Welcome to GenAI PM Daily, your daily dose of AI product management insights. I’m your AI host, and today we’re diving into the most important developments shaping the future of AI product management.
On the product front, Demis Hassabis at Google DeepMind released the new Gemini 3.1 Flash-Lite model—“small but mighty” with incredible speed and cost-efficiency. Meanwhile, NotebookLM introduced Cinematic Video Overviews for Ultra-tier users, enabling polished video scripts complete with visual direction and critique loops. Also, DeepLearning.AI teamed up with Google to launch a JAX short course, guiding learners through building and training a 20-million-parameter MiniGPT-style model, covering architecture, preprocessing, training loops, checkpointing and a chat interface demo.
In tools news, Philipp Schmid published a skill for the Gemini Interaction API, installable via Vercel and Context7 CLIs to power advanced agentic applications. Additionally, Harrison Chase rolled out open-source skills for LangChain, LangGraph and DeepAgents, simplifying the development of agent capabilities across frameworks. Separately, LlamaIndex unveiled LlamaSplit, a document parser that breaks complex files into customizable categories and interactive sections through an intuitive user interface.
In strategy news, Peter Yang’s deep dive examines how companies like Linear, Ramp and FactoryAI onboard AI agents as virtual team members—assigning tasks, integrating reusable skills and slotting them into workflows. On a different front, Guillermo Rauch highlighted that “skills” are becoming the new onboarding experience for AI products, marking a paradigm shift in interaction. Another key development comes from Santiago Pino, who urged PMs to adopt an agent-first product strategy by embedding skills for agents like Claude, Codex and Cursor with clear navigation guidance, best practices and anti-patterns to avoid. And Adhyayan Rathi recommends storing product overviews, user personas, positioning and constraints as markdown context files in Claude Code, so they auto-load each session and keep outputs consistently grounded.

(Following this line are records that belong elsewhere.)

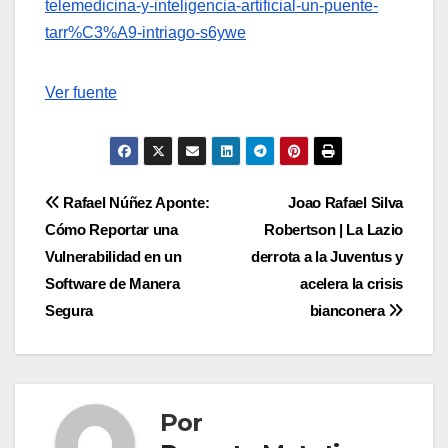
telemedicina-y-inteligencia-artificial-un-puente-
tarr%C3%A9-intriago-s6ywe
Navegación
Ver fuente
de
entradas
Navegación
Rafael Núñez Aponte:
Joao Rafael Silva
Cómo Reportar una
Robertson | La Lazio
de
Vulnerabilidad en un
derrota a la Juventus y
entradas
Software de Manera
acelera la crisis
Segura
bianconera
Por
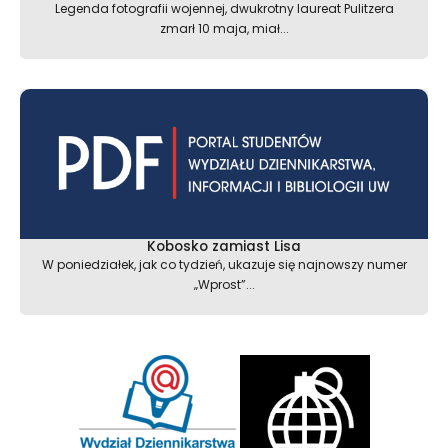
Legenda fotografii wojennej, dwukrotny laureat Pulitzera
zmarł 10 maja, miał...
Kobosko zamiast Lisa
W poniedziałek, jak co tydzień, ukazuje się najnowszy numer
„Wprost”...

On the industry front, xAI outlined a sustainable infrastructure plan to power its supercomputers, featuring a 1.2-gigawatt power plant, the world’s largest Megapack installation, new substations, a 4.7-billion-gallon water recycling facility and thousands of jobs in Memphis. In related advances, Google Research introduced a method that teaches LLMs to think like Bayesians by mimicking optimal probabilistic inference, improving prediction updates and cross-domain generalization. Meanwhile, NVIDIA AI showcased micro data centers that tap underused substations for low-latency AI inference without overhauling the power grid. Additionally on LinkedIn, Guillermo Rauch unveiled “v0 Max Fast,” a premium generative service powered by Fast Opus for front-end and design outputs with remarkable speed, quality and consistency. Also, Dharmesh Shah predicts the rise of hybrid human–AI teams, sharing early sales prospecting experiments where AI assistants automate routine tasks and signal a broader shift PMs will need to design and manage.
Turning to video insights, Greg Isenberg outlined a 30-step AI-powered SaaS playbook using tools like ideabrowser.com, Manis, Claude Code and ChatGPT to uncover sub-niche markets, automate scroll-stopping content and shift from per-seat subscriptions to $200-per-task outcome pricing. And another tutorial demonstrated how to build and train a GPT-2-style LLM with 20 million parameters in JAX—leveraging automatic differentiation, just-in-time compilation and distributed compute—and then serve it via a graphical chat interface.
That’s a wrap on today’s GenAI PM Daily. Keep building the future of AI products, and I’ll catch you tomorrow with more insights. Until then, stay curious!